Today, we are going to discuss exactly what makes a new product just that — a new product. And by “discuss”, I mean that I will write a (semi) long rant about it and maybe even get a comment or two.
I’m taking on this subject inspired by my current Facebook status that reads: “Jimmy Röstlund still amused and amazed that new colorways for BMX parts are considered “new products” for some companies…”
A few hours after posting that status I started to think a little about what actually constitutes a new product. Is it really enough to change a color or two and then you magically, with minimum to no effort, have a “new” product to offer? In my opinion — no!
To me, a new product is preceeded by some considerable time of development and design rather than just randomly flipping through your set of Pantone swatches picking some pretty colors. This old thing you want to sell can’t just be dipped in a different bucket of paint and instantly be considered completely new when really, the only thing that has changed is how the spectrum of light is dispersed and/or absorbed by the surface of the item — by means of applying a coat of a color compound developed and sold by someone else. Undoubtedly, this must be enough to count as a full time job, right?

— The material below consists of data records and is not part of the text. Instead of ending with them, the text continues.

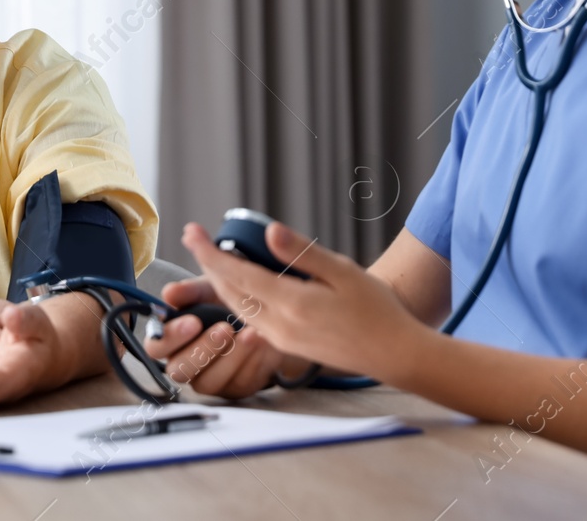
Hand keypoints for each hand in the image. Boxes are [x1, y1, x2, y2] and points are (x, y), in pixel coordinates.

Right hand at [142, 277, 302, 397]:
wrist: (266, 315)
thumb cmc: (227, 303)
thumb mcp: (210, 290)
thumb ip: (190, 291)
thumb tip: (169, 293)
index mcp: (172, 340)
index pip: (156, 347)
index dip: (170, 338)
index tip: (193, 322)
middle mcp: (185, 364)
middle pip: (179, 371)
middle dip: (202, 349)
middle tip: (225, 328)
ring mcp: (210, 380)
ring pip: (209, 382)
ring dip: (231, 356)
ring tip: (250, 333)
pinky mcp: (236, 389)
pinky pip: (239, 384)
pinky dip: (252, 361)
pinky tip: (262, 341)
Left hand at [180, 219, 417, 381]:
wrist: (394, 353)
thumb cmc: (376, 310)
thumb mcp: (342, 271)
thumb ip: (302, 253)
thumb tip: (269, 232)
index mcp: (292, 305)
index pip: (236, 275)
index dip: (210, 252)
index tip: (192, 232)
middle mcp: (279, 327)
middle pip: (229, 292)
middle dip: (207, 264)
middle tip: (193, 238)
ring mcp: (281, 340)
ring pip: (236, 307)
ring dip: (219, 281)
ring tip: (210, 256)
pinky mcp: (286, 347)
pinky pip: (250, 319)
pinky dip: (237, 297)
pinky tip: (238, 284)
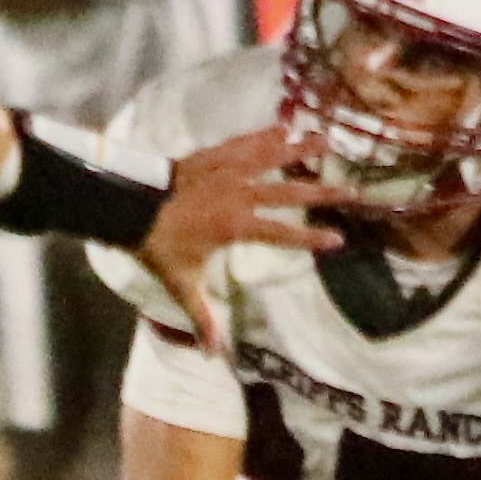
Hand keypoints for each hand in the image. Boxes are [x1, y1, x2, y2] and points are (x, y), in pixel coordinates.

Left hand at [138, 125, 339, 351]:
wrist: (127, 205)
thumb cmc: (157, 246)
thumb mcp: (181, 284)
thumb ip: (202, 316)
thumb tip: (214, 354)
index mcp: (235, 225)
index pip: (281, 233)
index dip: (310, 237)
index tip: (339, 239)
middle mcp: (237, 194)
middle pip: (287, 191)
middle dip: (322, 191)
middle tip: (352, 189)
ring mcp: (226, 170)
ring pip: (270, 156)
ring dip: (299, 148)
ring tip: (327, 139)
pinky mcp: (212, 155)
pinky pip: (244, 142)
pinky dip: (264, 134)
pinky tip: (283, 125)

Technically, from the view of handling stock, a new color could be considered a new product since it has to take up a new stock code I can hear some people say to this. Although a color option is something that would be more likely to be defined by a sub-category in a stock handling system and therefore not a product on its own, just as left or right hand drive specific hubs or cranks are different versions of the same product.

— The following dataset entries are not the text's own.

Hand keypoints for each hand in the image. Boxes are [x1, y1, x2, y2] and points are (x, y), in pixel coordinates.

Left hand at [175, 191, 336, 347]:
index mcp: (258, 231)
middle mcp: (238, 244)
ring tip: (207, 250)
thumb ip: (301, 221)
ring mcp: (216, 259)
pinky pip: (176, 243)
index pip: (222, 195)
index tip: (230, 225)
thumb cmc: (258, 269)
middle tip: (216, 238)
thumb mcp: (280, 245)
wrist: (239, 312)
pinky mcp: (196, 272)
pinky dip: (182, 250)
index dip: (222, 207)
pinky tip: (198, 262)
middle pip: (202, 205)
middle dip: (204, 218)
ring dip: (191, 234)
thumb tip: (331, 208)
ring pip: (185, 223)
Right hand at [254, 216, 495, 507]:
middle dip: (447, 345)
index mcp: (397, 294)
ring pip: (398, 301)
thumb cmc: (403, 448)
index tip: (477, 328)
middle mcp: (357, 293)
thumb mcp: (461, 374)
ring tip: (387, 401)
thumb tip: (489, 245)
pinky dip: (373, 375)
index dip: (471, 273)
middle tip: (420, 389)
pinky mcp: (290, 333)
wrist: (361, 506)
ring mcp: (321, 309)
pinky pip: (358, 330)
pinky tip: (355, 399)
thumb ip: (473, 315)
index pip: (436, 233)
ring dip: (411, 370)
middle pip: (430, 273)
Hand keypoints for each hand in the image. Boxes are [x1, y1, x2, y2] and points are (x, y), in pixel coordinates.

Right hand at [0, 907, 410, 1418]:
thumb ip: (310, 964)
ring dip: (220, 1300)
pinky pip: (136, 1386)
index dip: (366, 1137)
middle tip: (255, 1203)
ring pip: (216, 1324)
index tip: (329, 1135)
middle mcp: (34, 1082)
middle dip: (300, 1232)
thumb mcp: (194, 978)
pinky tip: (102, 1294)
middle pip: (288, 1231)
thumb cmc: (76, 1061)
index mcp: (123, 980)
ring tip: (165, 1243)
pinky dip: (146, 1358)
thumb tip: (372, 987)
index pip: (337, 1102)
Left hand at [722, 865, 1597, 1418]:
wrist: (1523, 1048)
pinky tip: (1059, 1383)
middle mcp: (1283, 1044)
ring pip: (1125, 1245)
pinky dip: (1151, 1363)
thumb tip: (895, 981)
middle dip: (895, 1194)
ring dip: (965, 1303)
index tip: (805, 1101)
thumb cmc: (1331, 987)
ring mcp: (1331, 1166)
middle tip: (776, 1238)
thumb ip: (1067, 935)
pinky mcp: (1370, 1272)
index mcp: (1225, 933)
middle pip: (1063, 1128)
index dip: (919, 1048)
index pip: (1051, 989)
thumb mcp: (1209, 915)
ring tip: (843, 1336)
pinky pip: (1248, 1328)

I don’t see, for example, car manufacturers referring to their different color options as separate products. Hell, not even the different options for engine/extras/interior are said to make it a separate product. You have a make, a model and options within the model category. Easy as that.
So what about t-shirt companies? Are all their tees “old products” since the concept of a t-shirt has already been around for so long? Not really. For a t-shirt it is the print that matters. Which means that every new print can be called a new product. If the same print is offered in different colors or printed on different color tees — that is the definition of a variation. The same goes for bike parts — if the color changes, it is a colorway, not a new product in itself.
I think I’ve made my point, but here’s the conclusion:
Offer as many different colors of your products as you like. But don’t flatter yourself and call the most recent colorway “a new product” — not even when this new colorway is offered mid-season or in limited numbers.